While London is recovering from one of the worst attacks in its recent past, the memory of July 7 still haunts the city and its people.
It’s been 12 years since the day when London witnessed one of the deadliest attacks in its history. The 7/7 bombings for London is what 9/11 is for United States. It brings back the memories of a horrific event that took away the lives of many.
We bring you some fast facts to know what make 7/7 one of the most dreadful events in the history of United Kingdom.
A total of 56 people died in the attacks. In which 52 were civilians and the four bombers. Over 700 people were injured.
The terrorist attacks were the UK’s worst since the Lockerbie bombing on December 21 1988. 270 people were killed when Pan Am flight 103 was destroyed.

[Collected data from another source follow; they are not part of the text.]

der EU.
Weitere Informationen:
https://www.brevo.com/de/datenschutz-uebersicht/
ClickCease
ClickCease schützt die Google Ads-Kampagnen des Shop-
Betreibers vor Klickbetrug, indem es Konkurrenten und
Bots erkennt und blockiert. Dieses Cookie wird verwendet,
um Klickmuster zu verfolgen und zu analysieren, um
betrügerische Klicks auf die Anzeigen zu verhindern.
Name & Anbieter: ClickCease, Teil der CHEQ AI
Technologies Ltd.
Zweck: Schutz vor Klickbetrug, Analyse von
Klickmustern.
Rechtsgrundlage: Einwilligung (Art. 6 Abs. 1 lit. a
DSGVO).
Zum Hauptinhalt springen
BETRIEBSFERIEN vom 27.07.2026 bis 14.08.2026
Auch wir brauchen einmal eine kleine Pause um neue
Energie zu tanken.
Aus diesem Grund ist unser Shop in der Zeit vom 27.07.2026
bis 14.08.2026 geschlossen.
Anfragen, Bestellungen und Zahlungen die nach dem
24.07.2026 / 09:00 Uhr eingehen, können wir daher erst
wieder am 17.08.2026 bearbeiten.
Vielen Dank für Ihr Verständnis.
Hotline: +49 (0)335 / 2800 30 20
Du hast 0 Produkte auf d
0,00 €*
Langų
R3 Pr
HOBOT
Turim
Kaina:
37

The greatest loss of life was on the Piccadilly line, when a bomb was detonated on a train between King’s Cross St Pancras and Russell Square. A total of 27 people were killed including the bomber, 19-year-old Germaine Lindsay. Over 340 were injured.

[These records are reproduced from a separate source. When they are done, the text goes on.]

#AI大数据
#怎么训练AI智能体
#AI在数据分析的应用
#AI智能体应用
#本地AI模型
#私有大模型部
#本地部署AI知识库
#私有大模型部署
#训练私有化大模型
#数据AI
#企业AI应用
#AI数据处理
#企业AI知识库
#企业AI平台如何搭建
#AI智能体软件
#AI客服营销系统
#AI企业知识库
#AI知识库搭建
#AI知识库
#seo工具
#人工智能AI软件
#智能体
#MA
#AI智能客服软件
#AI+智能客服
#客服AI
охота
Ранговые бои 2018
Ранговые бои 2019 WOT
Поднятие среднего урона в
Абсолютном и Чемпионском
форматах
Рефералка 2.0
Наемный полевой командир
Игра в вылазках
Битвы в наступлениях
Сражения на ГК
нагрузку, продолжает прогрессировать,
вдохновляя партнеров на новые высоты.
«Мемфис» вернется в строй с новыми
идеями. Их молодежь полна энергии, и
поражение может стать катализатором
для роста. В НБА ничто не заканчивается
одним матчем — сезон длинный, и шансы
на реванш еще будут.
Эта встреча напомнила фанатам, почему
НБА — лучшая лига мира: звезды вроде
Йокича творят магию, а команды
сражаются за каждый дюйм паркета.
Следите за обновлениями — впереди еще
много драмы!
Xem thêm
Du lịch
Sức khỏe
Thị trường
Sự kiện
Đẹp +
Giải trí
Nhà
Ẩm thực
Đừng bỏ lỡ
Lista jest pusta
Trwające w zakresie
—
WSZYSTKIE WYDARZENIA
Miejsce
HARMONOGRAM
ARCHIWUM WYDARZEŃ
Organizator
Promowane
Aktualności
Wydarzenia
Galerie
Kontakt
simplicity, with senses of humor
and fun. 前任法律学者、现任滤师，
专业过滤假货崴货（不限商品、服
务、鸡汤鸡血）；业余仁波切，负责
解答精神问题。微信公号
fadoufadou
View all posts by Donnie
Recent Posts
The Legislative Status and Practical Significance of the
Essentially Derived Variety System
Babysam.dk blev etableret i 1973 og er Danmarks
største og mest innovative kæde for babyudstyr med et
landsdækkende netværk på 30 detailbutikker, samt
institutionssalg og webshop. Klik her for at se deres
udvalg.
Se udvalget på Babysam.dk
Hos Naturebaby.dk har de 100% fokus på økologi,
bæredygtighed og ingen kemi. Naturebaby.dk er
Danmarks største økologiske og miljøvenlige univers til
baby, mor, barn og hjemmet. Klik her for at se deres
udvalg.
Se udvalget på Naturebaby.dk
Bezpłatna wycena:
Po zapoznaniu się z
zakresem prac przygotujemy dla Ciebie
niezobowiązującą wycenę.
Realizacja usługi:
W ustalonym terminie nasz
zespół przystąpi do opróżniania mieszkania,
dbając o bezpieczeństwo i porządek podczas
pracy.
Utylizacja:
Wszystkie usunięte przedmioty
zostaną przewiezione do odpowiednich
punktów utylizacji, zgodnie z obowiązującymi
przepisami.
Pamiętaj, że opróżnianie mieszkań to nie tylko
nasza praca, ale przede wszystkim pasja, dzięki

Seven people were killed in the attack on Edgware Road including the bomber, 30-year-old Mohammad Siddique Khan. A total of 163 were injured.
Role of Firefighters
It took firefighters an hour to get in to the train damaged by the Russell Square bomb. The first firefighters arrived at King’s Cross station at 9.13am (24 minutes after the blast) but did not enter the tunnel until a second crew arrived at 9.42am. The door was finally opened at 10.15am, one hour and 26 minutes after the attack.
The FTSE (Financial Times Stock Exchange) 100 fell by around 200 points during the two hours after the first attack – its biggest drop since the invasion of Iraq two years earlier in 2003. The market recovered to end the day down 71.3 points or 1.36% on the previous day’s three-year closing high.
News websites accounted for 5.6% of all online traffic on July 7, up nearly 50% on the previous day. The BBC news website accounted for just over a quarter (28.6%) of all page impressions on news websites in the UK; Sky News was in third place with 3.8%, and the Guardian fifth with 2.4%.